Halkbank davasına ilişkin gelen bir soruya cevap veren Çavuşoğlu, “Birincisi Halkbank davası tamamen siyasi motifli bir dava. FETÖ'cülerin getirip de verdiği sözde belgelerle başlayan bir dava olduğunu biliyoruz. İkincisi Halkbank bir devlet kurumudur, yargı bağışıklığı var. Bu gayet açık bunun örnekleri de var. Dolayısıyla bu konudaki beklentilerimizi de yaptığımız görüşmede dile getirdim” dedi.
Dışişleri Bakanı Çavuşoğlu ve ABD Dışişleri Bakanı Blinken görüşmesinin detayları
Dışişleri Bakanlığından yapılan yazılı açıklamada, “Türkiye Cumhuriyeti Dışişleri Bakanı Mevlüt Çavuşoğlu ve ABD Dışişleri Bakanı Antony J. Blinken, iki NATO Müttefiki ve ortak olan Türkiye ve ABD arasındaki güçlü işbirliğini teyiden, Türkiye-ABD Stratejik Mekanizması çerçevesinde 18 Mayıs günü New York'ta bir araya gelmiştir. Türkiye ve ABD, mevcut jeopolitik sınamalar karşısında birlikte ve yakın çalışma kararlılığındadır. Dışişleri Bakanı Çavuşoğlu ve Dışişleri Bakanı Blinken, Türkiye-ABD Stratejik Mekanizması kapsamında öngörüldüğü üzere, ikili işbirliğini açık ve yapıcı diyalog yoluyla geliştirmeyi hedeflemektedir” ifadelerine yer verildi.

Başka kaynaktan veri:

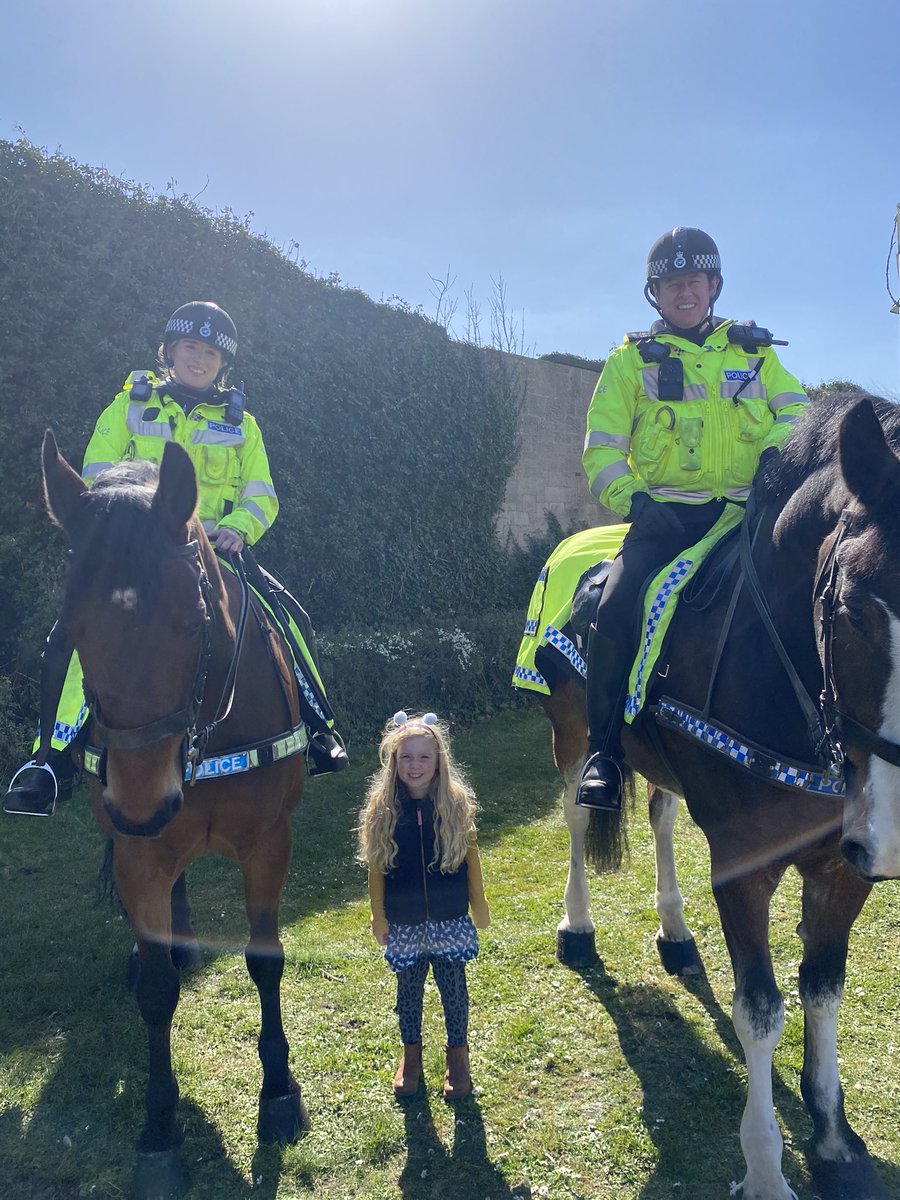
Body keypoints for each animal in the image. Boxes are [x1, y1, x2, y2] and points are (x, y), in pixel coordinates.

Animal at [42, 434, 309, 1200]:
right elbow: (158, 991)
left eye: (191, 624)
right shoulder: (140, 856)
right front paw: (159, 1129)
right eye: (72, 633)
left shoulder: (268, 844)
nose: (141, 802)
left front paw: (278, 1093)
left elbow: (265, 960)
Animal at [535, 396, 900, 1200]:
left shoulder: (842, 867)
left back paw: (675, 933)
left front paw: (834, 1138)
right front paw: (764, 1168)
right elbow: (760, 1012)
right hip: (570, 730)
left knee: (663, 818)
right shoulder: (743, 865)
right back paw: (578, 927)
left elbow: (822, 989)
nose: (894, 833)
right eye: (857, 613)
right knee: (577, 814)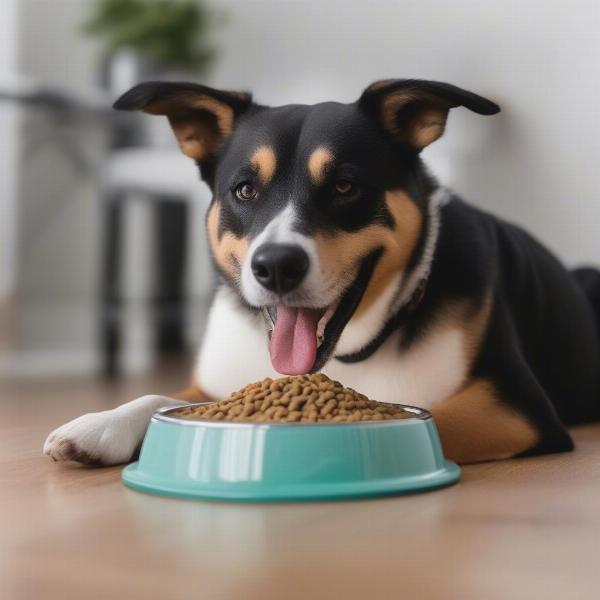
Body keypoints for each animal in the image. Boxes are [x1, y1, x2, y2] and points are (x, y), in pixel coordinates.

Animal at [42, 78, 600, 464]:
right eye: (245, 189)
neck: (352, 351)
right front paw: (102, 425)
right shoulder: (219, 384)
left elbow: (419, 416)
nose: (275, 266)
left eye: (345, 187)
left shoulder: (516, 407)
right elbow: (158, 396)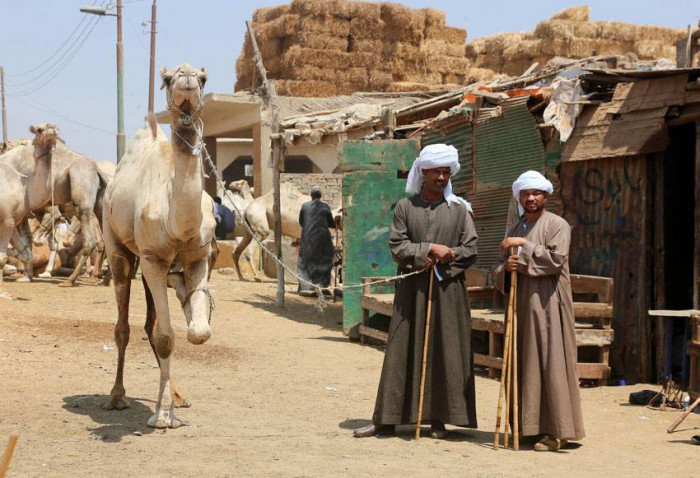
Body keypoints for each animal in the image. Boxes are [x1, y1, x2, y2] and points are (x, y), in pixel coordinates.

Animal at [0, 125, 106, 288]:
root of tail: (97, 169)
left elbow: (34, 240)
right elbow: (28, 240)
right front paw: (26, 275)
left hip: (82, 200)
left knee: (90, 240)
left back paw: (72, 279)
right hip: (99, 204)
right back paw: (102, 277)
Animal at [101, 64, 215, 430]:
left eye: (203, 78)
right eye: (167, 79)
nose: (187, 81)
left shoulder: (197, 258)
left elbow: (197, 332)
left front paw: (169, 407)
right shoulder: (152, 259)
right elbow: (167, 337)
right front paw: (162, 417)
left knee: (152, 326)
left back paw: (177, 396)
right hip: (119, 249)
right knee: (124, 326)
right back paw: (117, 396)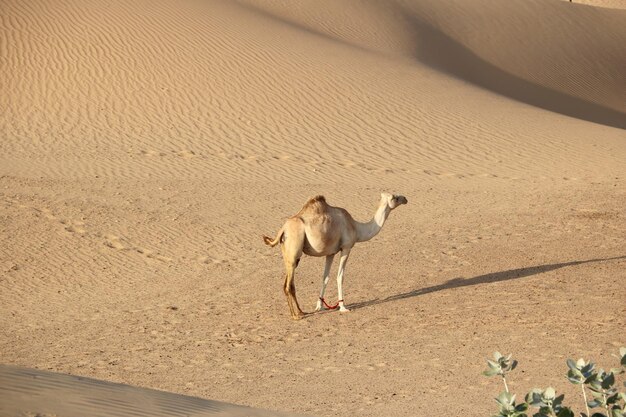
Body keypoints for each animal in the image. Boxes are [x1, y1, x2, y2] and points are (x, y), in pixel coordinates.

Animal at [262, 192, 404, 318]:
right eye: (395, 197)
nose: (405, 199)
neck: (356, 228)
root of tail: (283, 229)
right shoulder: (346, 248)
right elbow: (340, 276)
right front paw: (343, 307)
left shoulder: (330, 253)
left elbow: (325, 277)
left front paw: (320, 306)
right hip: (294, 249)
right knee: (288, 286)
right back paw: (295, 315)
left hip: (289, 255)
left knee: (287, 284)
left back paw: (301, 312)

Açıklamada, “Bakanlar, savunma konuları, terörle mücadele, enerji ve gıda güvenliği, iklim değişikliyle mücadele alanlarında işbirliğinin artırılması ve ticari bağların güçlendirilmesine yönelik yöntemleri ve somut adımları ele alırken; bölgesel konularda istişarelerin yoğunlaştırılması hususunda mutabık kalmışlardır. Bakanlar ayrıca, Rusya'nın kabul edilemez savaşına karşı Ukrayna'nın egemenliği ve toprak bütünlüğüne güçlü desteklerini teyit etmişlerdir. Bu çerçevede, Türkiye ve ABD savaşın sona erdirilmesini teminen bir çözüm bulunmasına yönelik desteklerini yinelemişlerdir” denildi.